Banks will have to ascertain the foreign currency exposure (FCE) of all entities at least annually, the RBI said, adding the revised rules will be effective from Jan. 1, 2023. The revised rules, though, expanded the scope of exemptions, allowing banks to exclude exposures from ‘factoring transactions’ from now on, apart from exposures arising out of derivative transactions. Banks shall determine the potential loss to an entity from unhedged foreign currency exposure (UFCE) using the largest annual volatility in the rupee-dollar exchange rate in the last ten years, the RBI said.

Entities which do not hedge their foreign currency exposures can incur significant losses during the period of heightened volatility in foreign exchange rates,” the RBI said. “These losses may reduce their capacity to service the loans taken from the banking system and increase their probability of default, thereby affecting the health of the banking system.”

Other Highlights of the Week

Credit rating without lenders info cannot be used by banks for capital computation

To improve ratings disclosures on bank credit to large customers, RBI mentioned that unless rating agencies disclose names of all lenders in their rating statements, banks cannot use such ratings for capital computation for making provisions.

As part of the master circular on Basel III capital regulations, issued on April 1, 2022, the monetary authority had asked rating agencies to disclose the name of all the banks in the credit rating statements after getting the consent from borrowers from August 31, 2021. But they have not been doing so citing their inability to secure the consent from borrowers.Such disclosures make banks eligible to compute their capital requirement for such loans and make the needed capital provisions.

It is observed that the press releases issued by rating agencies on rating actions are often devoid of the lenders’ details. Absence of such information may result in banks applying the derived risk weights for unrated exposures, without satisfying themselves regarding adherence to prescribed conditions. This may, consequently, lead to potentially lower provision of capital as well as underpricing of risks,” the central bank said in the latest notification, which is aimed at addressing such information asymmetry.

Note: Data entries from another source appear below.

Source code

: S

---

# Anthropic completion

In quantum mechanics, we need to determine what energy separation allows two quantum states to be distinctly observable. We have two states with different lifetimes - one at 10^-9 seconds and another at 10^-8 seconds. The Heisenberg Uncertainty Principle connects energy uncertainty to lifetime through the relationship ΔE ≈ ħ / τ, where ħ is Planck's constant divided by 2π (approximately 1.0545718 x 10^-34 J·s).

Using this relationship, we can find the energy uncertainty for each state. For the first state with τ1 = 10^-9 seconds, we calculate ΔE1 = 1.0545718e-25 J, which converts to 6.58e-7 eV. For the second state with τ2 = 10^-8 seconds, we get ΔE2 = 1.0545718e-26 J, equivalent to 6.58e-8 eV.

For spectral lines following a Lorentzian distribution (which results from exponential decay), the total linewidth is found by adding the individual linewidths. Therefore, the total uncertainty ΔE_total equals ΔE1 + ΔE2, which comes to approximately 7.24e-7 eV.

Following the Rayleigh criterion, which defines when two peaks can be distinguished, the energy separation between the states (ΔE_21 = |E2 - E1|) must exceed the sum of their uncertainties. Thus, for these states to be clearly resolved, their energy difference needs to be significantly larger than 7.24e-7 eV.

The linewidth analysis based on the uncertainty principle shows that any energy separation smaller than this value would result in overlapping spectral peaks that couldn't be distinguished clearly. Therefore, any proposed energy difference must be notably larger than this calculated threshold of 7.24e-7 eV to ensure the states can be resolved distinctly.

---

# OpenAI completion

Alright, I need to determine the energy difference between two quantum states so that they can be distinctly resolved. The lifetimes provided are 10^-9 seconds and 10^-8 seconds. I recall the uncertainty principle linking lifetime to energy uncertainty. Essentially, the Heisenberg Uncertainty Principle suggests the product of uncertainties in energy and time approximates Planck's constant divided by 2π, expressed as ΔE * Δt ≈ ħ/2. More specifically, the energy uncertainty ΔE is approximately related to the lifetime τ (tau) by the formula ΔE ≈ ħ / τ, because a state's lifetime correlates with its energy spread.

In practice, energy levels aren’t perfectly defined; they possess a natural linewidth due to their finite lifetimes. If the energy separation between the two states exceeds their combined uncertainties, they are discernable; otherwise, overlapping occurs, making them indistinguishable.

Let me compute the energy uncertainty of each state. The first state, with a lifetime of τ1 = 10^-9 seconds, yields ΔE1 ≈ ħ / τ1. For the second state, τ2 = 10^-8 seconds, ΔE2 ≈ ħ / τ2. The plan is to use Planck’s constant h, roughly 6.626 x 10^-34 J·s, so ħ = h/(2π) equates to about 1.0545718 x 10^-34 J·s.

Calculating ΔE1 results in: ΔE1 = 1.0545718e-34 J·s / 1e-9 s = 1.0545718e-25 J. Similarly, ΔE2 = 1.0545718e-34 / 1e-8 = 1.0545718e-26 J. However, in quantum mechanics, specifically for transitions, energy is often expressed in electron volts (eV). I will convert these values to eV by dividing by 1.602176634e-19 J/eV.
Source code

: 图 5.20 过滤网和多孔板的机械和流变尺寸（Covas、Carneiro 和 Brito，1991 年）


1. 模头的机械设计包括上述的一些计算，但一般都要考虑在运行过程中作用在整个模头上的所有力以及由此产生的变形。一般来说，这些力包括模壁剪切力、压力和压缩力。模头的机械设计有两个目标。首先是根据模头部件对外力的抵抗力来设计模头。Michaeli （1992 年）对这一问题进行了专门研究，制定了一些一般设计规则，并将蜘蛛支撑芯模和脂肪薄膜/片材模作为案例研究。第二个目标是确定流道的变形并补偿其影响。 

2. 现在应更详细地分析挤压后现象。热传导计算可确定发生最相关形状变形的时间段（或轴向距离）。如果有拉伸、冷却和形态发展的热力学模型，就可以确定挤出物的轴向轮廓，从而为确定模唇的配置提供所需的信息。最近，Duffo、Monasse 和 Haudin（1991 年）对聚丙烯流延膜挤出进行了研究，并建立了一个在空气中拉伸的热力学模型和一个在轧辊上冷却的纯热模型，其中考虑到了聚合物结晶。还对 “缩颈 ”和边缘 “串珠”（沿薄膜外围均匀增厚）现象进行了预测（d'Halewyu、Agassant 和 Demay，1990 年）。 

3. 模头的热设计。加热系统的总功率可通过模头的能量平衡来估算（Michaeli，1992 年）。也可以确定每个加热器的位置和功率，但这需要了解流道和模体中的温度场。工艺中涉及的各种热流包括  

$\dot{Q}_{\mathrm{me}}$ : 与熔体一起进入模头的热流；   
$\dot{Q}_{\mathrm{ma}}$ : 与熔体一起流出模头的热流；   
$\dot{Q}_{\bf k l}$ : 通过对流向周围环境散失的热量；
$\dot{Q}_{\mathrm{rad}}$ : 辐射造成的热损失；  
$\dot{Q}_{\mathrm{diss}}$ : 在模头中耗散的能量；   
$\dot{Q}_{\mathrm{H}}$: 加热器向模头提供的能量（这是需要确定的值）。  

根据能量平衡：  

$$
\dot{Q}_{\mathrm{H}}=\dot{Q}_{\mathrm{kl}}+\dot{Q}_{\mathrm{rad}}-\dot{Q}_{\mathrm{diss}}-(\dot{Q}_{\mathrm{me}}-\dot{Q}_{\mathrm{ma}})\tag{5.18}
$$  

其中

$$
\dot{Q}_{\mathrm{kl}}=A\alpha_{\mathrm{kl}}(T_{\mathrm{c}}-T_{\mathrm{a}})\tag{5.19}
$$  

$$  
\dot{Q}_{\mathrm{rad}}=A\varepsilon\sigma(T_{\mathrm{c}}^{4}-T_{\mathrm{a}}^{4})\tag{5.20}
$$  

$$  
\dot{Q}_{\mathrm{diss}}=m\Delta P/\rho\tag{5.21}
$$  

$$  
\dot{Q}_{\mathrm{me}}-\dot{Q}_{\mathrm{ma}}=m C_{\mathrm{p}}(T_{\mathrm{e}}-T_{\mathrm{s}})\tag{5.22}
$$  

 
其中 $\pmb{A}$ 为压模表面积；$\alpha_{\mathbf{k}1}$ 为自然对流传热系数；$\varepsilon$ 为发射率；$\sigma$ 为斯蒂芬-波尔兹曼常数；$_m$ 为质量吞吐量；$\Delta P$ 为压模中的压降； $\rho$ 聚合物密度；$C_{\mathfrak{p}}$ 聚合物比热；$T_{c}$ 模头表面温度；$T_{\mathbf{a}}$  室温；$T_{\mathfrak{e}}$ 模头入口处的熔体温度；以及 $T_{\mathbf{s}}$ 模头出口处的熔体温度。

IRDAI offer more flexibility to general insurance companies

The Insurance Regulatory & Development Authority of India  has offered more flexibility to general insurance companies in designing and pricing of products under miscellaneous lines of business and allowed them to launch these in the market without prior regulatory approval. This is to facilitate the industry to respond faster to the emerging market needs in terms of designing and pricing of general products and to promote efficiency in the conduct of general insurance business.

Now, IRDAI has extended the ‘Use and File’ procedure, ie. launching insurance products without prior approval, to all categories “in its sustained endeavour to promote creative innovation and ease of doing business”.